Un projet en construction : cadre législatif et calendrier
La mise en œuvre de l’euro numérique est un processus complexe qui implique plusieurs étapes et acteurs institutionnels. La BCE et l’Eurosystème travaillent sur la conception technique et les scénarios d’usage. Cependant, la décision d’émettre l’euro numérique ne leur appartient pas seule. La Commission européenne a proposé un règlement pour définir le cadre juridique, qui doit ensuite être examiné et adopté par le Conseil de l’UE et le Parlement européen.
C’est seulement après l’adoption de ce cadre législatif que la BCE pourra prendre une décision finale sur l’émission de l’euro numérique. La création juridique et la décision politique sont donc distinctes. Le calendrier est également conditionnel : une éventuelle phase pilote pourrait être conduite dès mi-2027, selon l’avancement des discussions législatives, et un déploiement progressif est envisagé vers 2029 si le cadre juridique est adopté à temps. Il est donc crucial de comprendre que le projet est encore en phase de préparation et de validation politique.

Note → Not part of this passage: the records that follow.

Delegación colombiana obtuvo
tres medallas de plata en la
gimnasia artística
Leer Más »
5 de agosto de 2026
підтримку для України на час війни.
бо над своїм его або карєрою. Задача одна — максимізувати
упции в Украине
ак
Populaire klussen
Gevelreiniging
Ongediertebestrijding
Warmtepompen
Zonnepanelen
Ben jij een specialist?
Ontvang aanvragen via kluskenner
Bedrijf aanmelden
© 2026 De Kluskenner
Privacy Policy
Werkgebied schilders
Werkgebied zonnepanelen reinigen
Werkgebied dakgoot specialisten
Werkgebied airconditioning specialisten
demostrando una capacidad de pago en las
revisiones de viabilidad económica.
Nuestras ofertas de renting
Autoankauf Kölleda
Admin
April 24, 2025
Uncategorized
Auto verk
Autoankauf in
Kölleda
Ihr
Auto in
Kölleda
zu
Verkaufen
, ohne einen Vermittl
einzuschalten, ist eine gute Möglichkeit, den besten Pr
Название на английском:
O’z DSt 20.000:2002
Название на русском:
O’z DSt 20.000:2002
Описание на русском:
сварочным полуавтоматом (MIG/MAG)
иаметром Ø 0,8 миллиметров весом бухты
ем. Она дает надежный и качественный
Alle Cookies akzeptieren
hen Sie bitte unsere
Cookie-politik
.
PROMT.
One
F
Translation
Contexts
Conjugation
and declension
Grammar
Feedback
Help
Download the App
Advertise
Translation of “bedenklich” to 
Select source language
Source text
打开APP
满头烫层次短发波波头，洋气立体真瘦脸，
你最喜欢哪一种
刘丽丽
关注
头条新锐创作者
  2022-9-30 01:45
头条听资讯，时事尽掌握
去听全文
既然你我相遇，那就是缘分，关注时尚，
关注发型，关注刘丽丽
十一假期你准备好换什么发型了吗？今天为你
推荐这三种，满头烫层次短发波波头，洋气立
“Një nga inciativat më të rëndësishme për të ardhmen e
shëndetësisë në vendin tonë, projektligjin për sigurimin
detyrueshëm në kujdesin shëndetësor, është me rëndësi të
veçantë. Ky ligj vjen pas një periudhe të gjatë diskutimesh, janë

Au-delà de l’obligation : enjeux de confidentialité et limites d’usage
Au-delà de la question de son caractère obligatoire, l’euro numérique soulève d’autres enjeux majeurs, notamment en matière de confidentialité et de gestion des risques. La confidentialité est un objectif affiché par la BCE, qui souhaite offrir un équivalent numérique des espèces avec des garanties de protection des données. Cependant, le niveau exact de confidentialité dépendra de l’architecture technique et du cadre juridique final. Il ne faut pas l’assimiler à un paiement entièrement anonyme comme l’argent liquide, car un équilibre doit être trouvé avec la lutte contre la fraude et le blanchiment d’argent.

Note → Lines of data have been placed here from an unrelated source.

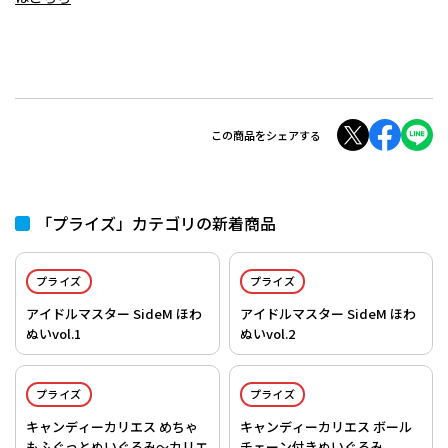
この商品をシェアする
「プライズ」カテゴリの新着商品
プライズ
プライズ
アイドルマスター SideM ほわ
アイドルマスター SideM ほわ
ぬいvol.1
ぬいvol.2
プライズ
プライズ
キャンディーカリエス めちゃ
キャンディーカリエス ボール
もふぐっとぬいぐるみ～カリエ
チェーン付きぬいぐるみ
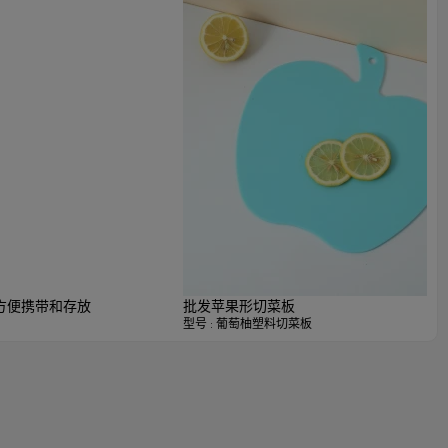
，方便携带和存放
批发苹果形切菜板
型号 : 葡萄柚塑料切菜板
塑料切菜板
可定制
塑料和TPE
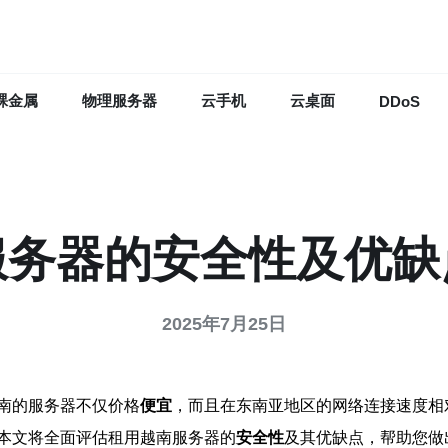
裸金属
物理服务器
云手机
云桌面
DDoS
服务器的安全性及优缺
2025年7月25日
南的服务器不仅价格
便宜
，而且在东南亚地区的网络连接速度相
本文将全面评估租用越南服务器的
安全性
及其优缺点，帮助您做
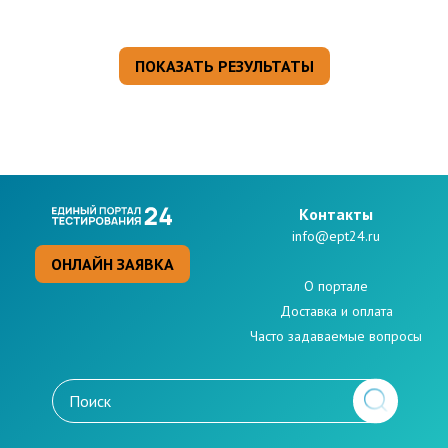
Kонтакты
info@ept24.ru
ОНЛАЙН ЗАЯВКА
О портале
Доставка и оплата
Часто задаваемые вопросы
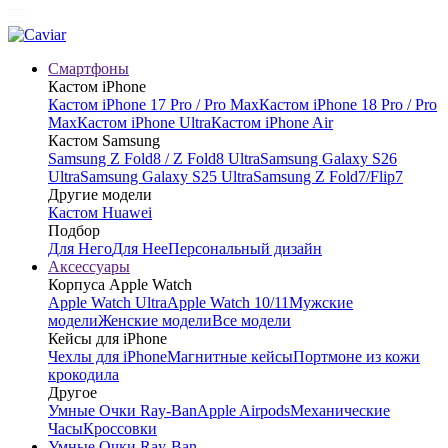
Смартфоны
Кастом iPhone
Кастом iPhone 17 Pro / Pro Max
Кастом iPhone 18 Pro / Pro
Max
Кастом iPhone Ultra
Кастом iPhone Air
Кастом Samsung
Samsung Z Fold8 / Z Fold8 Ultra
Samsung Galaxy S26
Ultra
Samsung Galaxy S25 Ultra
Samsung Z Fold7/Flip7
Другие модели
Кастом Huawei
Подбор
Для Него
Для Нее
Персональный дизайн
Аксессуары
Корпуса Apple Watch
Apple Watch Ultra
Apple Watch 10/11
Мужские
модели
Женские модели
Все модели
Кейсы для iPhone
Чехлы для iPhone
Магнитные кейсы
Портмоне из кожи
крокодила
Другое
Умные Очки Ray-Ban
Apple Airpods
Механические
Часы
Кроссовки
Умные Очки Ray-Ban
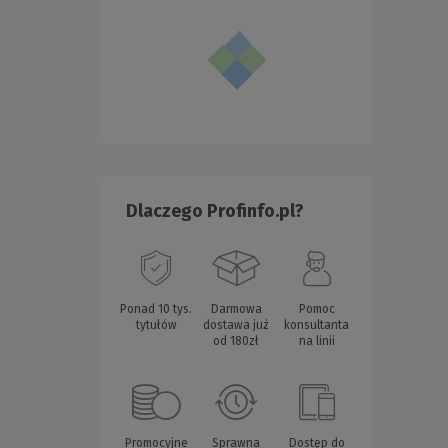
Dlaczego Profinfo.pl?
Ponad 10 tys.
Darmowa
Pomoc
tytułów
dostawa już
konsultanta
od 180zł
na linii
Promocyjne
Sprawna
Dostęp do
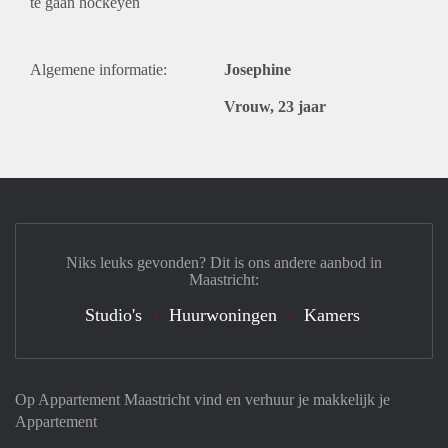
te gaan hockeyen
Algemene informatie:
Josephine
Vrouw, 23 jaar
Niks leuks gevonden? Dit is ons andere aanbod in
Maastricht:
Studio's
Huurwoningen
Kamers
Op Appartement Maastricht vind en verhuur je makkelijk je
Appartement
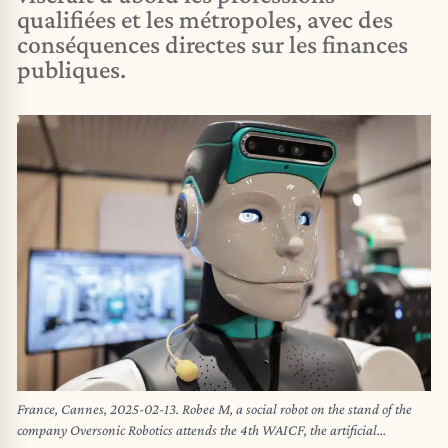
qualifiées et les métropoles, avec des
conséquences directes sur les finances
publiques.
France, Cannes, 2025-02-13. Robee M, a social robot on the stand of the
company Oversonic Robotics attends the 4th WAICF, the artificial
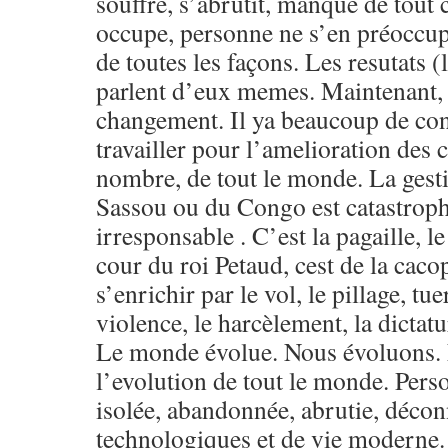
souffre, s’abrutit, manque de tout 
occupe, personne ne s’en préoccu
de toutes les façons. Les resutats (
parlent d’eux memes. Maintenant,
changement. Il ya beaucoup de con
travailler pour l’amelioration des
nombre, de tout le monde. La gest
Sassou ou du Congo est catastrop
irresponsable . C’est la pagaille, le
cour du roi Petaud, cest de la cac
s’enrichir par le vol, le pillage, tue
violence, le harcèlement, la dictat
Le monde évolue. Nous évoluons
l’evolution de tout le monde. Pers
isolée, abandonnée, abrutie, déco
technologiques et de vie moderne. 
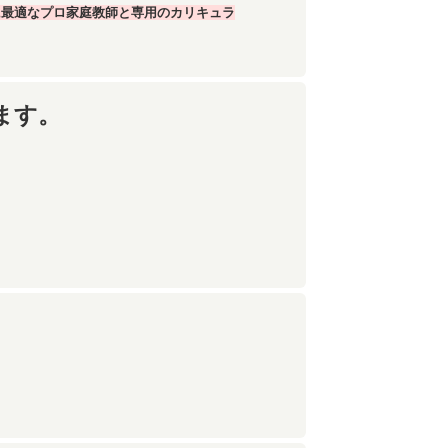
に最適なプロ家庭教師と専用のカリキュラ
ます。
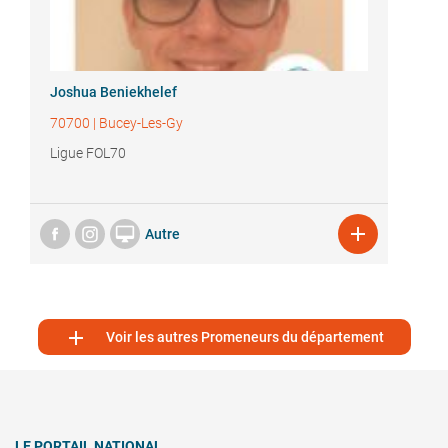
Joshua Beniekhelef
70700
|
Bucey-Les-Gy
Ligue FOL70


Autre

Voir les autres Promeneurs du département
LE PORTAIL NATIONAL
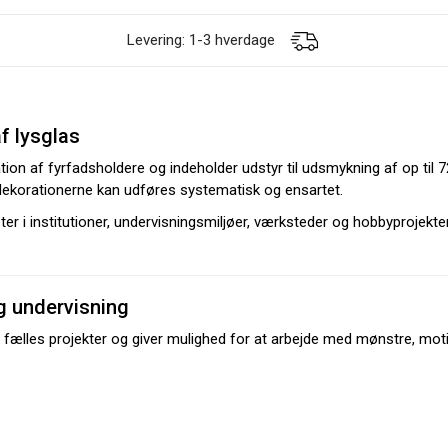
Levering: 1-3 hverdage
f lysglas
tion af fyrfadsholdere og indeholder udstyr til udsmykning af op til 7
dekorationerne kan udføres systematisk og ensartet.
iteter i institutioner, undervisningsmiljøer, værksteder og hobbyprojek
og undervisning
er fælles projekter og giver mulighed for at arbejde med mønstre, moti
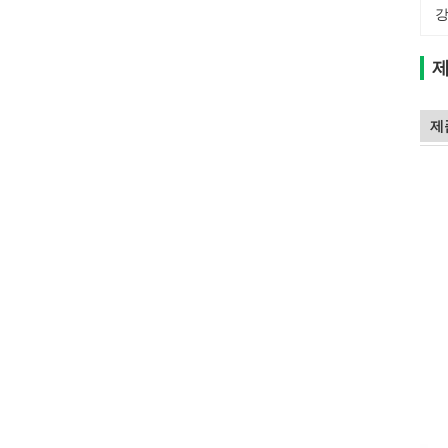
강
제
제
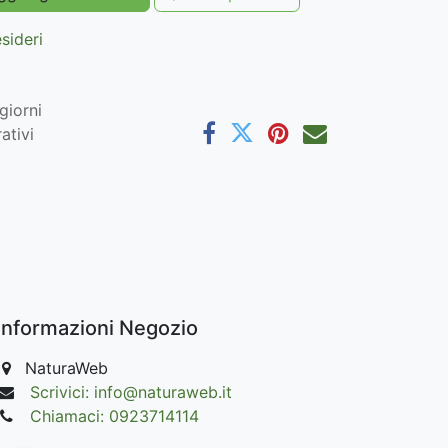
esideri
giorni
ativi
Informazioni Negozio
NaturaWeb
Scrivici: info@naturaweb.it
Chiamaci: 0923714114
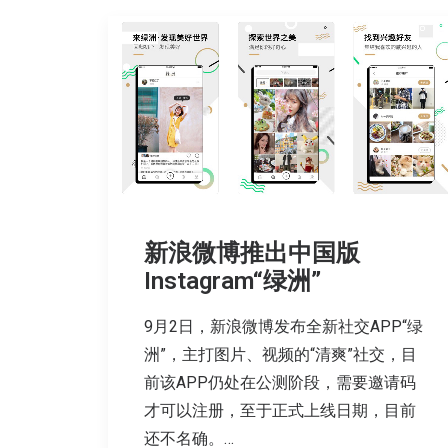
新浪微博推出中国版
Instagram“绿洲”
9月2日，新浪微博发布全新社交APP“绿
洲”，主打图片、视频的“清爽”社交，目
前该APP仍处在公测阶段，需要邀请码
才可以注册，至于正式上线日期，目前
还不名确。…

Un autre point important concerne les limites de détention. Pour éviter une concurrence excessive aux dépôts bancaires et préserver la stabilité financière, il est envisagé de limiter les montants qu’un particulier pourrait détenir en euros numériques. L’usage de base pour les particuliers serait gratuit, mais la répartition exacte des coûts entre banques, commerçants et autres intermédiaires reste à encadrer par le futur règlement. Ces aspects, bien que non directement liés à l’obligation d’usage, sont essentiels pour comprendre le fonctionnement global et les implications de l’euro numérique.
En résumé
L’euro numérique ne serait pas obligatoire pour les citoyens : son usage resterait facultatif et complémentaire aux moyens de paiement existants. En revanche, son acceptation pourrait devenir obligatoire pour les commerçants qui acceptent déjà les paiements numériques, en vertu du principe de cours légal, mais avec des exemptions prévues pour les plus petits acteurs. Ce projet est encore en phase de construction : sa concrétisation dépend de l’adoption d’un cadre législatif européen par le Conseil et le Parlement, puis d’une décision d’émission de la BCE. Le calendrier évoqué par les institutions va vers une éventuelle phase pilote en 2027 et un lancement potentiel vers 2029, mais cela reste conditionnel au vote final du règlement.